[Page images and extracted text]
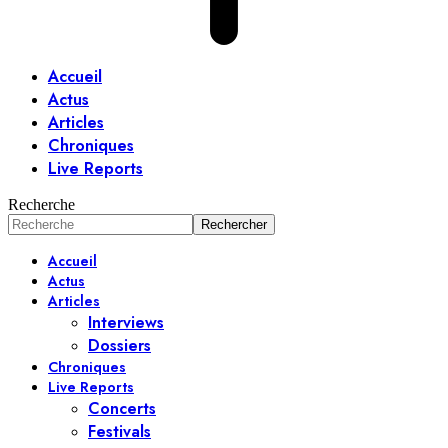
Accueil
Actus
Articles
Chroniques
Live Reports
Recherche
Accueil
Actus
Articles
Interviews
Dossiers
Chroniques
Live Reports
Concerts
Festivals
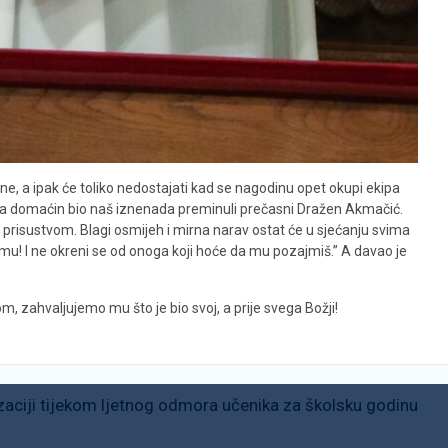
vne, a ipak će toliko nedostajati kad se nagodinu opet okupi ekipa
ina domaćin bio naš iznenada preminuli prečasni Dražen Akmačić.
 prisustvom. Blagi osmijeh i mirna narav ostat će u sjećanju svima
aj mu! I ne okreni se od onoga koji hoće da mu pozajmiš.” A davao je
ahvaljujemo mu što je bio svoj, a prije svega Božji!
zaciji tijekom ljetnog odmora učenika za školsku godinu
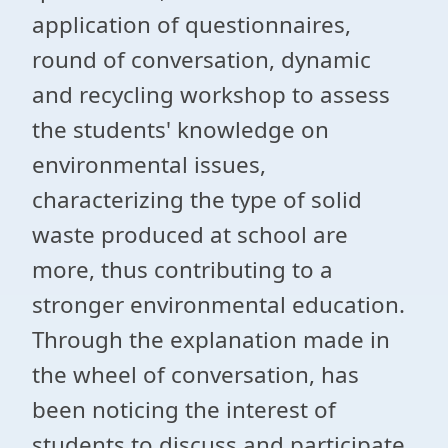
application of questionnaires,
round of conversation, dynamic
and recycling workshop to assess
the students' knowledge on
environmental issues,
characterizing the type of solid
waste produced at school are
more, thus contributing to a
stronger environmental education.
Through the explanation made ​​in
the wheel of conversation, has
been noticing the interest of
students to discuss and participate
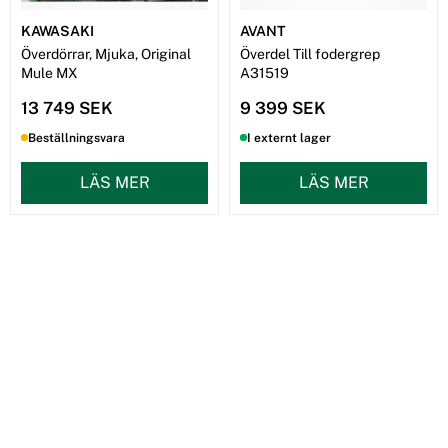
KAWASAKI
AVANT
Överdörrar, Mjuka, Original
Överdel Till fodergrep
Mule MX
A31519
13 749 SEK
9 399 SEK
Beställningsvara
I externt lager
LÄS MER
LÄS MER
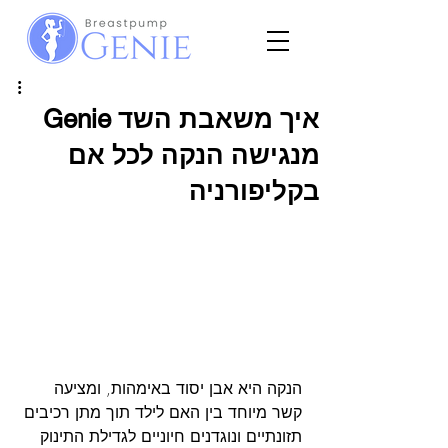
איך משאבת השד Genie
מנגישה הנקה לכל אם
בקליפורניה
הנקה היא אבן יסוד באימהות, ומציעה 
קשר מיוחד בין האם לילד תוך מתן רכיבים 
תזונתיים ונוגדנים חיוניים לגדילת התינוק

• PROBLEM: Look through the entries above and quote exactly the lines from the line with "vne, a ipak" to the line with "ahvaljujemo mu što", counting both of those lines.

• WRITTEN ANSWER:
vne, a ipak će toliko nedostajati kad se nagodinu opet okupi ekipa
ina domaćin bio naš iznenada preminuli prečasni Dražen Akmačić.
 prisustvom. Blagi osmijeh i mirna narav ostat će u sjećanju svima
aj mu! I ne okreni se od onoga koji hoće da mu pozajmiš.” A davao je
ahvaljujemo mu što je bio svoj, a prije svega Božji!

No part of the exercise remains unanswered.